--- WHAT IS BEING ASKED ---
Reproduce the items word for word, from their first line through the line that contains "Božom v nevere, ale", including that line.

--- DATA FOR THE TASK ---
=======
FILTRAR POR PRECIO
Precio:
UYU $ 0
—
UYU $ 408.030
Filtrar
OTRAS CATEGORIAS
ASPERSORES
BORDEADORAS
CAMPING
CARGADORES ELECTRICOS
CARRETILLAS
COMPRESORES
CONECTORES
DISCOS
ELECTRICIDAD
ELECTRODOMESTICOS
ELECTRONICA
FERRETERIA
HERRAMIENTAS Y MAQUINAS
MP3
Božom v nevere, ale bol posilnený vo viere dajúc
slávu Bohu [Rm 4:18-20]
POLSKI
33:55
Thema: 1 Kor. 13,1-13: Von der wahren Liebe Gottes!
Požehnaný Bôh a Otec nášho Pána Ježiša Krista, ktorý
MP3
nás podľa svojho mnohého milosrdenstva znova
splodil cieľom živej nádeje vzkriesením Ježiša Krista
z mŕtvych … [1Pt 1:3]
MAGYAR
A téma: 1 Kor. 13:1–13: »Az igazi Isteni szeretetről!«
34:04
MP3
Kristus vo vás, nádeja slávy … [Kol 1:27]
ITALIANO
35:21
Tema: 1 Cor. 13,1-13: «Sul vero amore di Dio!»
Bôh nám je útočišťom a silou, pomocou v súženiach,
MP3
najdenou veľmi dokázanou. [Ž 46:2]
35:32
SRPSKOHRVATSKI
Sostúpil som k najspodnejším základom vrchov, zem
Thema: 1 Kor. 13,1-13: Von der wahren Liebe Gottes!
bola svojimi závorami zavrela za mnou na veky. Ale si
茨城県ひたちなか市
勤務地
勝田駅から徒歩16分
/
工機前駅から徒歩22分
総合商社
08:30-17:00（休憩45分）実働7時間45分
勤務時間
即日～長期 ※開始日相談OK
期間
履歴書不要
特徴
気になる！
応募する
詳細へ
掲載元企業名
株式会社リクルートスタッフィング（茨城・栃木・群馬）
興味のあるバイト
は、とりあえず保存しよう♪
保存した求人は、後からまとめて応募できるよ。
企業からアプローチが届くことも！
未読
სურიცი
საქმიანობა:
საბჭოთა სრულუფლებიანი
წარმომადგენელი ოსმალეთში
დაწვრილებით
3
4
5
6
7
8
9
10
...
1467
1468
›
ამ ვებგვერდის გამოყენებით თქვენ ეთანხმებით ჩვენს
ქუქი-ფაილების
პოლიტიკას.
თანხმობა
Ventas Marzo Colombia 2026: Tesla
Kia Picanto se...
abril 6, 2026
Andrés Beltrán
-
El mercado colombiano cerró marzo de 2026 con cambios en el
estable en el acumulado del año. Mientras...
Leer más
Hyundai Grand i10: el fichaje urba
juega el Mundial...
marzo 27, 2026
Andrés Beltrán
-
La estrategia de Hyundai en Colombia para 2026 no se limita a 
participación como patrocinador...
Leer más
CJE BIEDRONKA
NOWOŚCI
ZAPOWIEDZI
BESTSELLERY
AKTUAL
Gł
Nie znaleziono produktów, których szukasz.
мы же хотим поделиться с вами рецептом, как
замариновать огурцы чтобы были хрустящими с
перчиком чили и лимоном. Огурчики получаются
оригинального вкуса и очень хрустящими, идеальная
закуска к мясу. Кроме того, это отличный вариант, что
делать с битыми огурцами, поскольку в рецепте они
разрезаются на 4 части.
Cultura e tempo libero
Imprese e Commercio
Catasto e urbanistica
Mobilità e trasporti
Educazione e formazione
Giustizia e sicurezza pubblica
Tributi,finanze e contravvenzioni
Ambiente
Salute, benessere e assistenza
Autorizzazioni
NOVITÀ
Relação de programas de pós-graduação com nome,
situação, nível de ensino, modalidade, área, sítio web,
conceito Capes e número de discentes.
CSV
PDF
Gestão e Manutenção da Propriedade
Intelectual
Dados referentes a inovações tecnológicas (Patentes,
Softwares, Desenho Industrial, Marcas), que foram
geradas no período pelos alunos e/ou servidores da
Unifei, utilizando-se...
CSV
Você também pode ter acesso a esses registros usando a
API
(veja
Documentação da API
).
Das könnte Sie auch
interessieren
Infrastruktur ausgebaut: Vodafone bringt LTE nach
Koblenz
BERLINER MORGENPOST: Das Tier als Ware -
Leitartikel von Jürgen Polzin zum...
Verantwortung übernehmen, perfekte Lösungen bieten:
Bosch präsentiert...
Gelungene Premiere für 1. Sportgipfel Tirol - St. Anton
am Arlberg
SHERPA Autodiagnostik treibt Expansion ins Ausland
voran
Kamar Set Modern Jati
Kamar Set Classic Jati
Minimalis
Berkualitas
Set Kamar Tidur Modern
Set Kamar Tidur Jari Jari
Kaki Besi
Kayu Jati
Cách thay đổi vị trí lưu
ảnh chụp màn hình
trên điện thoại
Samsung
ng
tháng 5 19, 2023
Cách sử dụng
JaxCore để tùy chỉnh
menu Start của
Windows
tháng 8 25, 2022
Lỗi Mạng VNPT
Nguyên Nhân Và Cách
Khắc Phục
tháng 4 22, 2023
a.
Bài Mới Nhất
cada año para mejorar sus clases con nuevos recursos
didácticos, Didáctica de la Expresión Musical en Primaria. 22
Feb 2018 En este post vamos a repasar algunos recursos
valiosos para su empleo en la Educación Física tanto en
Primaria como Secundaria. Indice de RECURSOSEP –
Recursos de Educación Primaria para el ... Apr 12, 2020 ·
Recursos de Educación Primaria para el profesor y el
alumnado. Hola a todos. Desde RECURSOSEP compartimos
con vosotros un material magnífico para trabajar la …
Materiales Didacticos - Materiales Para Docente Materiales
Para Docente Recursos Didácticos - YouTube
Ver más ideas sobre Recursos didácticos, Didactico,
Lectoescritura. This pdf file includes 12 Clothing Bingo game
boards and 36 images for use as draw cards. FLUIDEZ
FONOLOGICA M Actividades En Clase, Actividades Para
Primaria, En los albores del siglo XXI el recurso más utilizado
=======
--- RESPONSE TO THE TASK ---
FILTRAR POR PRECIO
Precio:
UYU $ 0
—
UYU $ 408.030
Filtrar
OTRAS CATEGORIAS
ASPERSORES
BORDEADORAS
CAMPING
CARGADORES ELECTRICOS
CARRETILLAS
COMPRESORES
CONECTORES
DISCOS
ELECTRICIDAD
ELECTRODOMESTICOS
ELECTRONICA
FERRETERIA
HERRAMIENTAS Y MAQUINAS
MP3
Božom v nevere, ale bol posilnený vo viere dajúc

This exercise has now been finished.